Error of the Stackoverflow Tokernizer example

Question

Error of the Stackoverflow Tokernizer example

WilliamYi96 opened this issue a year ago · comments

TensorFlow version: 2.5.3
fedjax version: 0.0.16
jax version: 0.4.8

When I follow the docs (https://fedjax.readthedocs.io/en/latest/fedjax.datasets.html#fedjax.datasets.stackoverflow.load_data) to process the Stackoverflow dataset by using

from fedjax.datasets import stackoverflow
# Load partially preprocessed splits.
train, held_out, test = stackoverflow.load_data(cache_dir='../data')
# Apply tokenizer during batching.
Tokenizer = stackoverflow.StackoverflowTokenizer()
train_max_length, eval_max_length = 20, 30
train_for_train = train.preprocess_batch(
    tokenizer.as_preprocess_batch(train_max_length))
train_for_eval = train.preprocess_batch(
    tokenizer.as_preprocess_batch(eval_max_length))

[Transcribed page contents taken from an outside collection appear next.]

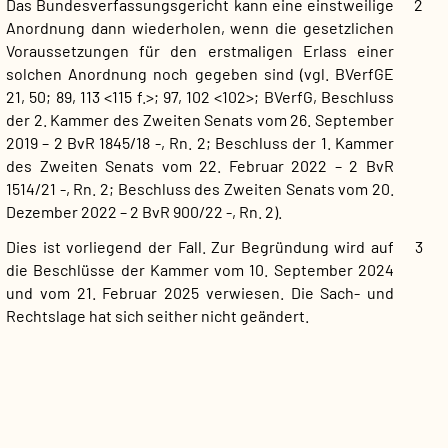
Das Bundesverfassungsgericht kann eine einstweilige
2
Anordnung dann wiederholen, wenn die gesetzlichen
Voraussetzungen für den erstmaligen Erlass einer
solchen Anordnung noch gegeben sind (vgl. BVerfGE
21, 50; 89, 113 <115 f.>; 97, 102 <102>; BVerfG, Beschluss
der 2. Kammer des Zweiten Senats vom 26. September
2019 – 2 BvR 1845/18 -, Rn. 2; Beschluss der 1. Kammer
des Zweiten Senats vom 22. Februar 2022 – 2 BvR
1514/21 -, Rn. 2; Beschluss des Zweiten Senats vom 20.
Dezember 2022 – 2 BvR 900/22 -, Rn. 2).
Dies ist vorliegend der Fall. Zur Begründung wird auf
3
die Beschlüsse der Kammer vom 10. September 2024
und vom 21. Februar 2025 verwiesen. Die Sach- und
Rechtslage hat sich seither nicht geändert.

It has the following error:

2023-05-06 23:46:33.460149: W tensorflow/core/platform/cloud/google_auth_provider.cc:184] All attempts to get a Google authentication bearer token failed, returning an empty token. Retrieving token from files failed with "Not found: Could not locate the credentials file.". Retrieving token from GCE failed with "Failed precondition: Error executing an HTTP request: libcurl code 6 meaning 'Couldn't resolve host name', error details: Could not resolve host: metadata".
Traceback (most recent call last):
  File "test.py", line 26, in <module>
    tokenizer = stackoverflow.StackoverflowTokenizer()
  File "/home/yik/anaconda2/envs/fl/lib/python3.8/site-packages/fedjax/datasets/stackoverflow.py", line 185, in __init__
    self._table = tf.lookup.StaticVocabularyTable(
  File "/home/yik/anaconda2/envs/fl/lib/python3.8/site-packages/tensorflow/python/ops/lookup_ops.py", line 1255, in __init__
    raise TypeError("Invalid key dtype, expected one of %s, but got %s." %
TypeError: Invalid key dtype, expected one of (tf.int64, tf.string), but got <dtype: 'float32'>.
Exception ignored in: <function CapturableResource.__del__ at 0x2b2156f4c040>
Traceback (most recent call last):
  File "/home/yik/anaconda2/envs/fl/lib/python3.8/site-packages/tensorflow/python/training/tracking/tracking.py", line 269, in __del__
    with self._destruction_context():
AttributeError: 'StaticVocabularyTable' object has no attribute '_destruction_context'

Could you please help fix this?

Wu, Ke · Answer 1 · Sat May 20 2023 00:54:10 GMT+0800 (China Standard Time)

Sorry for the late response. Somehow the email notification slipped through all team members' inboxes.

I cannot reproduce the problem on TensorFlow 2.5.3 installed from pip. Could you tell us how you installed the packages?